Still in June, the post survey route was reviewed and the final cable route, engineered. Very importantly, Main One Cable Company secured commitments for all of the $240million (two hundred and forty US Dollars), required to fully fund the first phase of the project.
This landing marks the successful completion of phase one of this project.
There is growing evidence that ICTs play a critical role in social development, particularly in sectors such as health, education, and agriculture and for addressing the Millennium Development Goals. The Main One project is expected to create hundreds of thousands of new Internet users who will be able to engage in e-learning, e-commerce, and online social networking. Better access to information enhances the people’s health, skills, employability, and their overall quality of life.
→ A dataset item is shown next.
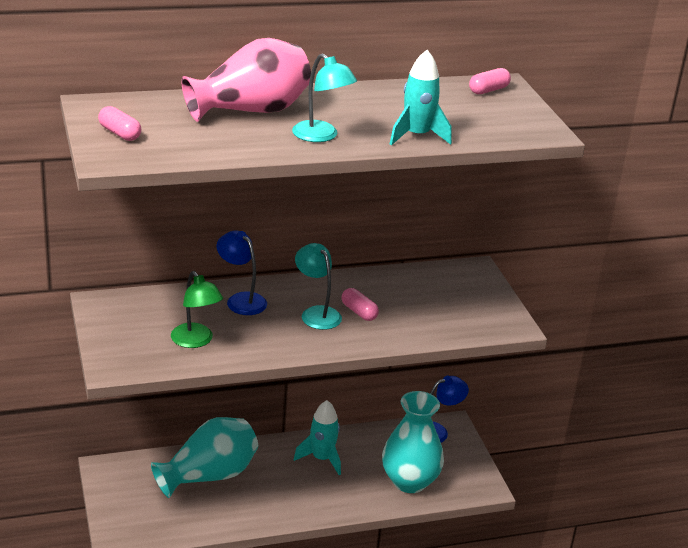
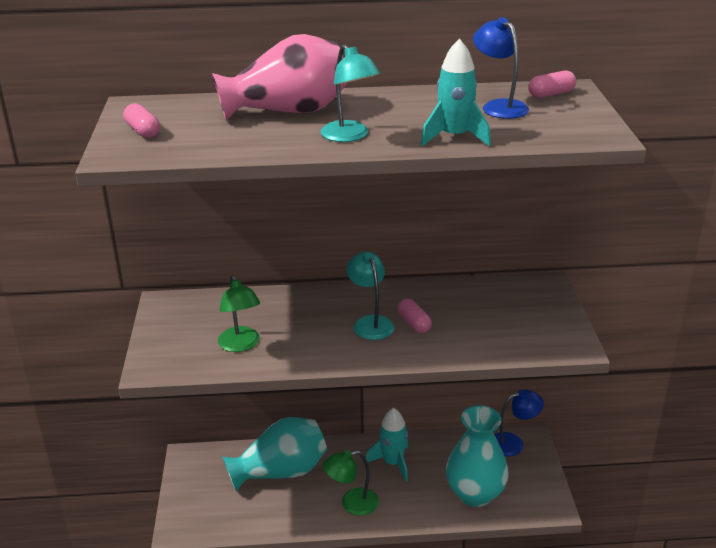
camera: 15 degrees right, 0 degrees up
(241, 300) = (300, 306): blue lamp -> blue lamp (499, 106)
(290, 500) = (352, 503): none -> green lamp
Main One is an important step towards lower cost of international telecommunications and significant expansion of internet access via submarine cable, which will lead to greater efficiency and more competitive business. Through the Main One project, Ghana and Nigeria will increase bandwidth availability, affordability, and reliability, which will reduce the cost of doing business, lead to job creation and create favorable conditions for higher real economic growth. The project will lead to the creation of new service-oriented businesses in the ICT sector, such as call centers, and innovative-instant messaging businesses such as mobile-based money transfers.
The cable, which goes live in June 2010, is bringing the much-expected international capacity into a region whose explosive growth in tele-density in recent years has been blighted by sub-optimal global connectivity.
In addition to the submarine operations, Main One is building two landing stations in Accra and Lagos which will be complete next month. Equipment installation and end-to-end testing of the cable system will then follow, prior to service launch in June.
Main One will provide open access to 1.92 Terabits per second of capacity to the West African region at prices less than 50 percent of current wholesale capacity prices.
The international capacity that Main One is bringing into the West African sub-region will consolidate the explosive growth of telecommunications in the sub-region in recent years. In addition to providing a major boost to Internet access, Main One will help to considerably minimize the difficulties of switching traffic between African countries and eliminate the inconveniences and added costs of first routing traffic to Europe.
The Main One Cable Company is wholly owned by African investors – African Finance Corporation, Nigeria; Pan African Infrastructure Development Fund, South Africa; FBN Capital, Nigeria; Skye Bank, Nigeria and Main Street Technologies, Nigeria, which is the project sponsor.